### LIST OF TASKS:
(a) According to the article on DeSantis and gun rights, why does strong Republican support for gun rights pose a risk in general elections?
(b) In the article on DeSantis and gun rights, reproduce everything from "Many other states, though, have" down to "on gun rights.".

### TEXT SEGMENT:
DeSantis wants to be the GOP’s most gun-friendly candidate. It could cost him in 2024

WASHINGTON — Florida Gov. Ron DeSantis wants to ease restrictions on gun ownership, a stance that exploits a weakness of former President Donald Trump and shores up support from a key segment of the GOP primary base.

But DeSantis’s moves highlight a dilemma for Republicans in general elections, where their strident support for gun rights threatens to cost them votes with an electorate that backs tougher restrictions after a rise in mass shootings, most recently on the campus of Michigan State University on Monday night.

Gallup in an October poll found 57% of Americans say gun laws should be more strict. Only 27% of GOP voters, though, back tougher gun policies, compared to 86% of Democrats and 60% of independents, Gallup found.

“It’s one of the things that Republican presidential candidates have to live with and hope that in the end, it’s not as important to general election voters,” said Jay Townsend, a bipartisan political consultant. “It’s a risk that they’ll take.”

GOP dilemma

DeSantis, if he won the GOP nomination, would likely be the most vocal Republican candidate on protecting gun owners’ rights in recent presidential cycles. The governor is throwing his weight behind a legislative proposal to allow Florida residents to carry concealed firearms in public without a permit or a requirement for training.

DeSantis has also said he would have vetoed a 2018 bill Rick Scott, now a U.S. senator, signed as governor that imposed a three-day waiting period for gun purchases, raised the ownership age to 21 and banned sales of bump stocks. “I don’t think that provision will actually prevent any gun crimes,” DeSantis, then a House representative, said in 2018.

DeSantis has yet to announce his 2024 bid but is already laying the groundwork. He has made his views on hot-button cultural issues such as guns, abortion and teachings about race and gender a centerpiece of his pitch to Republican voters, touting a “Free Florida” agenda.

Many other states, though, have fewer restrictions than Florida, such as Texas. Florida would be the 26th state to allow gun owners to carry without a permit.

A spokesperson for DeSantis’s office referred to comments the governor made at a press conference Tuesday, which marked five years since the Parkland, Florida, mass shooting. He touted a $1 billion investment in school safety and a commitment to roll back restrictions on juries imposing the death penalty, but did not directly comment on gun policy.

In contrast to DeSantis, Trump has a more complicated history on gun rights.

As president, he espoused support for tougher checks on gun purchasers before backing off that stance. Trump also proposed raising the minimum age to buy guns to 21 but later dropped that idea.

The Trump administration also imposed a ban on bump stocks, a move that rankled some gun-rights supporters. But Trump also received praise from those groups for putting conservative judges inclined to protect gun rights on the federal bench.

A spokesperson for Trump’s campaign didn’t immediately return a request for comment.

Alan Gottlieb, founder of the Second Amendment Foundation, a gun-rights group, said he expects GOP contenders to be assertive on protecting gun-ownership rights.

“It’s extremely important, if you’re going to win a nomination, say for president, you can’t be even neutral on the issue,” said Gottlieb. “You’ve gotta be out there defending the right to keep and bear arms.”

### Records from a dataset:
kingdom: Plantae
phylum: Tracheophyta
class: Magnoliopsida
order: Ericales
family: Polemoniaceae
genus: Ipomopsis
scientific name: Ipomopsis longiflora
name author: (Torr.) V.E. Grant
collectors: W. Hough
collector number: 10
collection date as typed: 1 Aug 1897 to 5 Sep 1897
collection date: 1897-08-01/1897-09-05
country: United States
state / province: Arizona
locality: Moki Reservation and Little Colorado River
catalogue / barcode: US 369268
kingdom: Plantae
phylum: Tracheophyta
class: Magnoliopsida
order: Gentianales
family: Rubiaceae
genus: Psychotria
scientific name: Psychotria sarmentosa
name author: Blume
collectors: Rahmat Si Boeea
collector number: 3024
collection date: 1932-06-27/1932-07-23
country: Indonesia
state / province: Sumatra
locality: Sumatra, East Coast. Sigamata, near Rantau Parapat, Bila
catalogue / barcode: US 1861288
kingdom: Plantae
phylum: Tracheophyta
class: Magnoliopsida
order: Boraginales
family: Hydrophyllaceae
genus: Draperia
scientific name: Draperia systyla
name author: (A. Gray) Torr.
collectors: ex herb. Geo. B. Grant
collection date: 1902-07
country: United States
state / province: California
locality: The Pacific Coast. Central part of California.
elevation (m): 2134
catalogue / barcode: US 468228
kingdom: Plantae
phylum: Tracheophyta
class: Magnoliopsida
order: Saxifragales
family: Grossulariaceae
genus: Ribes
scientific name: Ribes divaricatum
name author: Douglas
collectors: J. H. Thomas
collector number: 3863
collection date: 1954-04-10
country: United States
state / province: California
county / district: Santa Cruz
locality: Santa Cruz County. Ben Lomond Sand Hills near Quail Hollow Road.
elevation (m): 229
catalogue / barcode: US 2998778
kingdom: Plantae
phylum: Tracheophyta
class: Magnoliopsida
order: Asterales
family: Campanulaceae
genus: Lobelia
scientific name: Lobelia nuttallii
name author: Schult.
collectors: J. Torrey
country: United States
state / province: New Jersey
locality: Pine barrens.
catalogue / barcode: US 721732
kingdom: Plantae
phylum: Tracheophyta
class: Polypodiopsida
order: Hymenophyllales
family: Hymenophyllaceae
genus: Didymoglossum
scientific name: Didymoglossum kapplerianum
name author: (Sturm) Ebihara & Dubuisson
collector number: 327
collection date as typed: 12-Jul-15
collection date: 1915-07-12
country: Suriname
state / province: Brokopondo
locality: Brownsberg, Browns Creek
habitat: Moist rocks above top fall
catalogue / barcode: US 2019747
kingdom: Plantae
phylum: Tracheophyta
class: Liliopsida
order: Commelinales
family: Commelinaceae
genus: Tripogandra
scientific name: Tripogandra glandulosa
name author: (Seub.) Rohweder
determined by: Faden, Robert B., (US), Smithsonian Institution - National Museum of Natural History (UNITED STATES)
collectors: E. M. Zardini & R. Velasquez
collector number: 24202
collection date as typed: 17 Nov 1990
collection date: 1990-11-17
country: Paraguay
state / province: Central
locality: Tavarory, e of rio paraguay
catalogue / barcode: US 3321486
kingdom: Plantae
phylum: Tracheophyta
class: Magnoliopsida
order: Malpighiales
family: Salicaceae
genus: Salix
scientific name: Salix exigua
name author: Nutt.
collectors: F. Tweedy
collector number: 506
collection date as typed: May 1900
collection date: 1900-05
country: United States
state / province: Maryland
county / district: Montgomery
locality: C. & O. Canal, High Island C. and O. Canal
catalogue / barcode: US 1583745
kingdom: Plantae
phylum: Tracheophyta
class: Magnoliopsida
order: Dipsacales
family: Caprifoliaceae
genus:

### CORRECT ANSWERS:
(a) The general electorate backs tougher gun restrictions after a rise in mass shootings, so strident support for gun rights threatens to cost Republicans votes. Gallup found that 57% of Americans want stricter gun laws, compared with only 27% of GOP voters.

(b)
Many other states, though, have fewer restrictions than Florida, such as Texas. Florida would be the 26th state to allow gun owners to carry without a permit.

A spokesperson for DeSantis’s office referred to comments the governor made at a press conference Tuesday, which marked five years since the Parkland, Florida, mass shooting. He touted a $1 billion investment in school safety and a commitment to roll back restrictions on juries imposing the death penalty, but did not directly comment on gun policy.

In contrast to DeSantis, Trump has a more complicated history on gun rights.